◆ WORK TASK
Each entry should be duplicated exactly, with no line missing.

──────────────────────────────

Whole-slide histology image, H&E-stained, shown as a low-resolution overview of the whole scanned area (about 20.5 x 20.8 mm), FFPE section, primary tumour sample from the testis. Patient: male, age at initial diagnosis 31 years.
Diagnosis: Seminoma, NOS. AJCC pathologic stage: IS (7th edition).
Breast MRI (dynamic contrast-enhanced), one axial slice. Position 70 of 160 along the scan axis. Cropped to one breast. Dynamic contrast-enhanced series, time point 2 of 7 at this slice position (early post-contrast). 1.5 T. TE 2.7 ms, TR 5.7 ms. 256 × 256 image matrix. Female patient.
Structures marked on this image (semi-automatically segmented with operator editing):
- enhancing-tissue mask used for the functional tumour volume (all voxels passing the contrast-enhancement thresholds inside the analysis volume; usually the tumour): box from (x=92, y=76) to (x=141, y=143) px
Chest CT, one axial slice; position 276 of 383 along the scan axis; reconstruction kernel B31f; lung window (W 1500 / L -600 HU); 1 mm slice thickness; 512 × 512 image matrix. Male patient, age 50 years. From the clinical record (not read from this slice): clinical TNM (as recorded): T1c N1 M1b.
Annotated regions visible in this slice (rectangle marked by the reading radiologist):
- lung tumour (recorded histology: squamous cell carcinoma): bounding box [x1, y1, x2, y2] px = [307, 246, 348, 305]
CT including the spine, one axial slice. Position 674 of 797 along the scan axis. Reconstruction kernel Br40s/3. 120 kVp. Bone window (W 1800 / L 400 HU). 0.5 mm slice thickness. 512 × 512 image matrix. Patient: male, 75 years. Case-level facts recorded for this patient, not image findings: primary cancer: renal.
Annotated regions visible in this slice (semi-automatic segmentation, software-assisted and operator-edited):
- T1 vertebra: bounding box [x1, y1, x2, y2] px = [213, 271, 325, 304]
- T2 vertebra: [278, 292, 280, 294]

──────────────────────────────

◆ SOLVED EXERCISE
Whole-slide histology image, H&E-stained, shown as a low-resolution overview of the whole scanned area (about 20.5 x 20.8 mm), FFPE section, primary tumour sample from the testis. Patient: male, age at initial diagnosis 31 years.
Diagnosis: Seminoma, NOS. AJCC pathologic stage: IS (7th edition).
Breast MRI (dynamic contrast-enhanced), one axial slice. Position 70 of 160 along the scan axis. Cropped to one breast. Dynamic contrast-enhanced series, time point 2 of 7 at this slice position (early post-contrast). 1.5 T. TE 2.7 ms, TR 5.7 ms. 256 × 256 image matrix. Female patient.
Structures marked on this image (semi-automatically segmented with operator editing):
- enhancing-tissue mask used for the functional tumour volume (all voxels passing the contrast-enhancement thresholds inside the analysis volume; usually the tumour): box from (x=92, y=76) to (x=141, y=143) px
Chest CT, one axial slice; position 276 of 383 along the scan axis; reconstruction kernel B31f; lung window (W 1500 / L -600 HU); 1 mm slice thickness; 512 × 512 image matrix. Male patient, age 50 years. From the clinical record (not read from this slice): clinical TNM (as recorded): T1c N1 M1b.
Annotated regions visible in this slice (rectangle marked by the reading radiologist):
- lung tumour (recorded histology: squamous cell carcinoma): bounding box [x1, y1, x2, y2] px = [307, 246, 348, 305]
CT including the spine, one axial slice. Position 674 of 797 along the scan axis. Reconstruction kernel Br40s/3. 120 kVp. Bone window (W 1800 / L 400 HU). 0.5 mm slice thickness. 512 × 512 image matrix. Patient: male, 75 years. Case-level facts recorded for this patient, not image findings: primary cancer: renal.
Annotated regions visible in this slice (semi-automatic segmentation, software-assisted and operator-edited):
- T1 vertebra: bounding box [x1, y1, x2, y2] px = [213, 271, 325, 304]
- T2 vertebra: [278, 292, 280, 294]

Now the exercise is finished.